郑正思绪渐渐飘远,良久,缓缓开口:“她有何心
愿?”
温稚颜没瞧出他的不对劲,将桌案上誊写过的手抄本递给他:“这是姜大人生前所写的书,只可惜还未写完就”
剩下的话温稚颜没有说完,但郑正却是了然于心。他道:“这书的原稿,可在你那里?”
温稚颜从箱笼里翻出那本泛黄的书册,为了防止散页她还特意用线缠上了一圈,道:“时间比较久,许多字迹已经模糊了,里面很多内容是我根据她当时的心境补充上去的。”

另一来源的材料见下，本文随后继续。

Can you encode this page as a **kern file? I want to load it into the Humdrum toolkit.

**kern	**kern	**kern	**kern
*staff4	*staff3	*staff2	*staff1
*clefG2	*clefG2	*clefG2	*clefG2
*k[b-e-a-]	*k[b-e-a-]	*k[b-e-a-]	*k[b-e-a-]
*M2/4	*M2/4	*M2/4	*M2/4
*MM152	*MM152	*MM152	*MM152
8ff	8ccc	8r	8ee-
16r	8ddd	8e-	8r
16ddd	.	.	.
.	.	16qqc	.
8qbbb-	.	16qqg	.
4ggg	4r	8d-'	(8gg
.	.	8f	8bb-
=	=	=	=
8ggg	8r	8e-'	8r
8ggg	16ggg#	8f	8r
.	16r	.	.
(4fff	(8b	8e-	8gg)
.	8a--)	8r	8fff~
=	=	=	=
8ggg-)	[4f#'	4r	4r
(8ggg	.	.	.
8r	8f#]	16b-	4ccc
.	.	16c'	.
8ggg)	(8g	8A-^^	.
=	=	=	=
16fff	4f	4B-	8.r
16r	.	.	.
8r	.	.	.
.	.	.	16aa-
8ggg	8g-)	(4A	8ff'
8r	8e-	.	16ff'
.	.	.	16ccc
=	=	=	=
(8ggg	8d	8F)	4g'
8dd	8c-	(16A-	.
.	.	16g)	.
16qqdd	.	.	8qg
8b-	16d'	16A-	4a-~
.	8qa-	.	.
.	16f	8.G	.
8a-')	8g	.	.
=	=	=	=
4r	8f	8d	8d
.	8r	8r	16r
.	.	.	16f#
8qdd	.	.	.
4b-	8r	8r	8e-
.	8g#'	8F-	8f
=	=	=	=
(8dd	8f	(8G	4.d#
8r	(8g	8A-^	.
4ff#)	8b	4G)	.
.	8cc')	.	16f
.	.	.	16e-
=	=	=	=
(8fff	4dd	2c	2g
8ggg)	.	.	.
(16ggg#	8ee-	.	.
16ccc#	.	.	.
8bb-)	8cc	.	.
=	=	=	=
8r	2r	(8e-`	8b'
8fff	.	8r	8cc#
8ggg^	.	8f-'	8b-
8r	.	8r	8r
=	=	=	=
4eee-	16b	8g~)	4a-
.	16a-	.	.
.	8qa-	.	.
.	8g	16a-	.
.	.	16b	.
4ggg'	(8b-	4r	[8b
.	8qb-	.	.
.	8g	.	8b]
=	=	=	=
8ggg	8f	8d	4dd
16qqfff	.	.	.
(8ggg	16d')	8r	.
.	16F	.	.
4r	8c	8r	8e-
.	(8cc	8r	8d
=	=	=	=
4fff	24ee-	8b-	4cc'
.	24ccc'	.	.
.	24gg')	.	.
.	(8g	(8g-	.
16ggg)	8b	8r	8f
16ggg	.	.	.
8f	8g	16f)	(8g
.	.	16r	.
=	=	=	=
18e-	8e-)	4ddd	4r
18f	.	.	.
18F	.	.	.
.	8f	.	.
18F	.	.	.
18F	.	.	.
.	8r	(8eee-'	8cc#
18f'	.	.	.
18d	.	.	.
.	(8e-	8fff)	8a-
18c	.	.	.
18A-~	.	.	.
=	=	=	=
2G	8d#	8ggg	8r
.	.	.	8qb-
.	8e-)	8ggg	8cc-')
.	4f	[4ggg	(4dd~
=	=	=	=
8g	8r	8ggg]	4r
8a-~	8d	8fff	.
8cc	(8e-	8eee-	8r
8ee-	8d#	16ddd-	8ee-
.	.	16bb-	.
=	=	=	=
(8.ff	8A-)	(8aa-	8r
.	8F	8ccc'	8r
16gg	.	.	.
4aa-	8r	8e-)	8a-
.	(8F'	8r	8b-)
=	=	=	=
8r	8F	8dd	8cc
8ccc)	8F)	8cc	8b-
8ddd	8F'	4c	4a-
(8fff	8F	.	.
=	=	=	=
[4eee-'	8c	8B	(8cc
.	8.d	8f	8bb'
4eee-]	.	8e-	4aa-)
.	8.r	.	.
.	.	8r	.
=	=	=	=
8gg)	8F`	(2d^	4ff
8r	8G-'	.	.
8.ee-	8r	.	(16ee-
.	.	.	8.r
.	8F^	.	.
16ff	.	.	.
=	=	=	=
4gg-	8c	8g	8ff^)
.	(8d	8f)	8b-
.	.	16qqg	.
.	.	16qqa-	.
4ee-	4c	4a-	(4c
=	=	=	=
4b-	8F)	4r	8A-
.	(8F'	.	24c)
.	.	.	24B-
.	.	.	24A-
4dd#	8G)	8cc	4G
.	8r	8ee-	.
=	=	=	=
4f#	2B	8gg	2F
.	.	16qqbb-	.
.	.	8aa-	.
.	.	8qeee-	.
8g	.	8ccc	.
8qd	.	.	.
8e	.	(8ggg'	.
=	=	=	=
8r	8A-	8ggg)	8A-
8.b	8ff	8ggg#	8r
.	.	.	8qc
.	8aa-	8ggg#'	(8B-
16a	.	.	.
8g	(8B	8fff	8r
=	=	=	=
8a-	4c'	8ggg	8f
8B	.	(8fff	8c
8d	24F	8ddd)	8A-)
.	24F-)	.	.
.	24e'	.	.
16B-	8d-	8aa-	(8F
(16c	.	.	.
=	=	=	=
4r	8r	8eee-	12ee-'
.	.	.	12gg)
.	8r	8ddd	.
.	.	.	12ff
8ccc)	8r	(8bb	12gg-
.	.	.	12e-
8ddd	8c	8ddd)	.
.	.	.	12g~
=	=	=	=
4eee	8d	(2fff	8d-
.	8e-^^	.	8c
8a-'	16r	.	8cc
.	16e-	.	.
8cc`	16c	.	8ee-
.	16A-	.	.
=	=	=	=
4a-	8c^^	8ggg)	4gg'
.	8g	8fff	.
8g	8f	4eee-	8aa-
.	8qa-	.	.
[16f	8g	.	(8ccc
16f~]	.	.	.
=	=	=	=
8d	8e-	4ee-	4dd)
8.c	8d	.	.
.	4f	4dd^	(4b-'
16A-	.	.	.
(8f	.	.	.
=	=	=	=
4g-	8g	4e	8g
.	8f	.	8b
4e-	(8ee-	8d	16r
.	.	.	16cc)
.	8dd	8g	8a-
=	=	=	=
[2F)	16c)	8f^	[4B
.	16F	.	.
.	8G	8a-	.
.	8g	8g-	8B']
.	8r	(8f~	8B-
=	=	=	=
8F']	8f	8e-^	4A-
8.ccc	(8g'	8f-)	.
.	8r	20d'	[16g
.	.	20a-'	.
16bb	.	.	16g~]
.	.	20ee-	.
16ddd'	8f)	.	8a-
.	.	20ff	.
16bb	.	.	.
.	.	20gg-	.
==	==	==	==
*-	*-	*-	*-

再次见到熟悉的字迹,郑正恍若隔世,迟迟没有回过神来:“沅沅可愿将它交给舅舅保管?”
“姝姜大人,与我曾是旧相识。”
温稚颜盯着他失神的面容,敏锐地察觉到了什么。
她没有多问,继而笑道:“好啊,那就托付给舅舅了。”
说罢,她又从妆奁里拿出一个陈旧的盒子。
“这个也是姜大人的遗物,在登州时,姜太傅一并交给了我。”
温稚颜把盒子放入他手里:“或许,舅舅比我更适合保管。”
郑正端着盒子的手指一顿,打开一看,尘封了二十年的同心锁完好无损地出现在面前。
他摸了下自己的袖口,从容一笑:“放心,我定会保管好它。”
近日事情繁多,温稚颜已经很久没见过晏行周了,天气越来越热,连逗雪绒的心思都淡了不少。